Les causes d’une chute rapide

Plusieurs facteurs peuvent fragiliser même les situations les plus solides :

  • loyers impayés causés par la faillite d’un employeur ;
  • mauvaise gestion ou absence d’assurances ;
  • explosion des charges liées à l’inflation ;
  • difficultés à revendre un bien quand le marché se retourne ;
  • absence de soutien efficace en cas de coup dur.

Ces éléments, pris séparément ou combinés, suffisent à briser un équilibre financier pourtant jugé stable. L’histoire de Marie révèle ainsi une fragilité sociale qui dépasse largement son cas personnel et reflète un malaise grandissant dans la société française.

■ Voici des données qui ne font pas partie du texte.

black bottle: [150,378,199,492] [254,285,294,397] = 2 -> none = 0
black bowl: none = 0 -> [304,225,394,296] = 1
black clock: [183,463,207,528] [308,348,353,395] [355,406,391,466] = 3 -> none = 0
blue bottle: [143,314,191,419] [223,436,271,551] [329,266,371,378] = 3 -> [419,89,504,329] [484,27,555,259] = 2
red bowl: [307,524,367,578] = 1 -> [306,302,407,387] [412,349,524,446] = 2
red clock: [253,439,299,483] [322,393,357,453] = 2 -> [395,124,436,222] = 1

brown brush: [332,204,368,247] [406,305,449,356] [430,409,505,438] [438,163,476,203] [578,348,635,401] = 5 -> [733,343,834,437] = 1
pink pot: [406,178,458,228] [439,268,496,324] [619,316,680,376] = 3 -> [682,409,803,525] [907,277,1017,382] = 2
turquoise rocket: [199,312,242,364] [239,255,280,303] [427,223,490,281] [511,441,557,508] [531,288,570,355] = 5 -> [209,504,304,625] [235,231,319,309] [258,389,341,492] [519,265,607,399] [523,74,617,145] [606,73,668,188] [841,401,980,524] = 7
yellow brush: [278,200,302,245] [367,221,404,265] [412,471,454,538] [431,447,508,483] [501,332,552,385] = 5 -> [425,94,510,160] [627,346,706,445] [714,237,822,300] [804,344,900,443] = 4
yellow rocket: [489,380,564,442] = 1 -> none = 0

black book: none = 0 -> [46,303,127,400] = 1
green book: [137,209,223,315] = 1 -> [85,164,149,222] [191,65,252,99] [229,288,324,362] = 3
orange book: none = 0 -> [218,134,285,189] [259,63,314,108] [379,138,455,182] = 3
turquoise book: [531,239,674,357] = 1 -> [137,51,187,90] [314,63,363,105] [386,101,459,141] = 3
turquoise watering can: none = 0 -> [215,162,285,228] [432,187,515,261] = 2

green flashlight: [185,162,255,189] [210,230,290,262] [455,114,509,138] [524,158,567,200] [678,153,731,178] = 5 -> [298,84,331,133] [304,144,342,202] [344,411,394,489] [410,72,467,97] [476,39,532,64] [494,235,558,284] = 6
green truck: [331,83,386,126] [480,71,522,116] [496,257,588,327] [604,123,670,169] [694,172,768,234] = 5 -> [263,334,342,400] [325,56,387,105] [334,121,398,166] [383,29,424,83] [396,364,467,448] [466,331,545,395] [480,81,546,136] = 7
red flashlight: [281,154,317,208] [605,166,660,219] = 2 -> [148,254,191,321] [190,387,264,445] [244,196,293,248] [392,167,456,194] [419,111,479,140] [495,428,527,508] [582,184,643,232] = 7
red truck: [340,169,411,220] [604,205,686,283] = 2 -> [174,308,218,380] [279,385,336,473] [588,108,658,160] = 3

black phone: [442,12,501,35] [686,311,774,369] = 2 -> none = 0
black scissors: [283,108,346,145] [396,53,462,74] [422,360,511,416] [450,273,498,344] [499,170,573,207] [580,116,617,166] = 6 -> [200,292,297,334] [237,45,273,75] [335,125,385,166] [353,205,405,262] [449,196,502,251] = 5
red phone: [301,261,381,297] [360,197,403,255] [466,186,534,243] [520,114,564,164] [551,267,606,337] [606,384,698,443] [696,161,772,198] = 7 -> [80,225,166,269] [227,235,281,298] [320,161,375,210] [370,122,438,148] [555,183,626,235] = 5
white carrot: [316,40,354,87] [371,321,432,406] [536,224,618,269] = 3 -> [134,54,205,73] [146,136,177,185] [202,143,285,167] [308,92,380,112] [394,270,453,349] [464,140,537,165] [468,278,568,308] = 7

Un témoignage qui interpelle

Au-delà de son expérience, Marie Lucchesi envoie un signal fort : la réussite matérielle n’immunise pas contre les revers de la vie. Sa voix rappelle que derrière chaque mot, chaque statistique, il y a des trajectoires humaines. En brisant le silence autour de sa chute, elle contribue à casser les préjugés et à mettre en lumière une réalité trop souvent ignorée : la précarité peut frapper partout, même là où on pense être protégé.

Son récit nous invite à regarder autrement ceux que l’on appelle trop vite « squatteurs ». Car derrière l’étiquette, il y a des vies cabossées, des drames silencieux, mais aussi une volonté de se relever. Et c’est peut-être là que réside la véritable force de son témoignage.